If Milek hadn’t acted as quickly as he had...
She trembled as she thought of what would have happened to them all. The least she owed him was her gratitude. So she said it again now, “Thank you for protecting our son and me.”
But words of gratitude didn’t seem enough for his saving their lives, so she pushed herself up on her elbow and leaned over where he lay on his back next to her. And, giving in to the desire she could no longer deny, she pressed her mouth to his.
The minute their lips met she realized the mistake she’d made. While she’d wanted to kiss him, to touch him—he obviously didn’t feel the same way. But then he never had or he wouldn’t have broken their engagement.
His big body tensed even more than it had when she’d mentioned his art. He froze beside her...until she tried to pull away.
Then his fingers tangled in her hair as he held her head close to his. And he kissed her back. He kissed her thoroughly and passionately, his lips pressing tightly against hers before parting them. Then he slid his tongue into her mouth—tasting her, teasing her.
Desire overwhelmed her, and she moaned. She ha
d missed him and not just the year she’d been dead. She had missed him all the years they’d been apart. But he wasn’t back with her. He was only protecting her. He was only doing his job.
She needed to find her pride and pull away from him. But she’d missed him too much—because once she had loved him too much. And when he had broken their engagement, he’d nearly destroyed her. She had survived the attempts on her life and creating a new life more easily than she had survived losing Milek. Her heart began to pound, but not just with passion. She felt a fear nearly as intense as when those shots had been fired at her and Michael.
Because if she kept kissing Milek, it wasn’t just her life that would be in danger; her heart would be, too.
* * *
His face flushed with anger and pain, Frank Campanelli stared into the mirror over the double sink in the spacious bathroom. He looked like hell and had nearly wound up there. During the first shoot-out, a bullet had grazed him. But the second one in the hotel parking lot hadn’t. It had hit him. The son of a bitch had shot him.
Milek Kozminski.
Frank knew the name. Anyone who’d ever lived in or had passed through River City knew the name. The kid’s old man and uncle were renowned jewel thieves. The old man had gunned down a cop and spent the rest of his life in prison. If Frank remembered right, the kids were killers, too. They’d just been too young at the time they had killed to do hard time. They’d also claimed they had only killed in self-defense.
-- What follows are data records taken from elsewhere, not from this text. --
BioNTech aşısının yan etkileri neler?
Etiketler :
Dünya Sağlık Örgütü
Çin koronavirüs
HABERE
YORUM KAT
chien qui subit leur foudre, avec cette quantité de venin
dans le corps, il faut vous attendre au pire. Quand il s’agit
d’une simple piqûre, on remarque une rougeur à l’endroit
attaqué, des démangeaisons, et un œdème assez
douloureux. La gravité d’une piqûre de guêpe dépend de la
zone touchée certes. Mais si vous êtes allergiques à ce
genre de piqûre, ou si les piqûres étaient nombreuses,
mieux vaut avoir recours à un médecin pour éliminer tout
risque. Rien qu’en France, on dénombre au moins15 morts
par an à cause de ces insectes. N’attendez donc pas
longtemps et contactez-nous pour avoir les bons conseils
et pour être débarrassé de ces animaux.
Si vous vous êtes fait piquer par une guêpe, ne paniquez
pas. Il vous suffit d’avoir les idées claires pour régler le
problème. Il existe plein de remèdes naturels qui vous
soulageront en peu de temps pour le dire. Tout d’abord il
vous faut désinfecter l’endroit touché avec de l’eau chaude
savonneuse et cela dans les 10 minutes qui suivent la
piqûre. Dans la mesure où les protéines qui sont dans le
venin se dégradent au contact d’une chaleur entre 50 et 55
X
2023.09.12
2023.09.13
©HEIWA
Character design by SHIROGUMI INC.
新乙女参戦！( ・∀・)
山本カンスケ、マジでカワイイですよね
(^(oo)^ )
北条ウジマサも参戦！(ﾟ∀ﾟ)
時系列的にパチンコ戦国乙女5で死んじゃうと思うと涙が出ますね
Frank snorted. He doubted that. Milek Kozminski had taunted him in the parking lot. Then he’d shot him. He pressed his hand to the bandage on his shoulder. Blood was already seeping through the white gauze, and the flesh beneath it throbbed painfully.
“Don’t touch it,” the doctor advised. He straightened up from mopping Frank’s blood off the marble tiles of the opulent bathroom.
They weren’t in a hospital. Or even a clinic. The doctor had let him into his house—into his damn mansion—and patched him up in one of the bathrooms. Dr. Gunz wouldn’t have had that mansion if Frank hadn’t helped him out—hadn’t taken care of a couple of witnesses in a potential career-ending lawsuit. So he owed Frank—like so many other people did.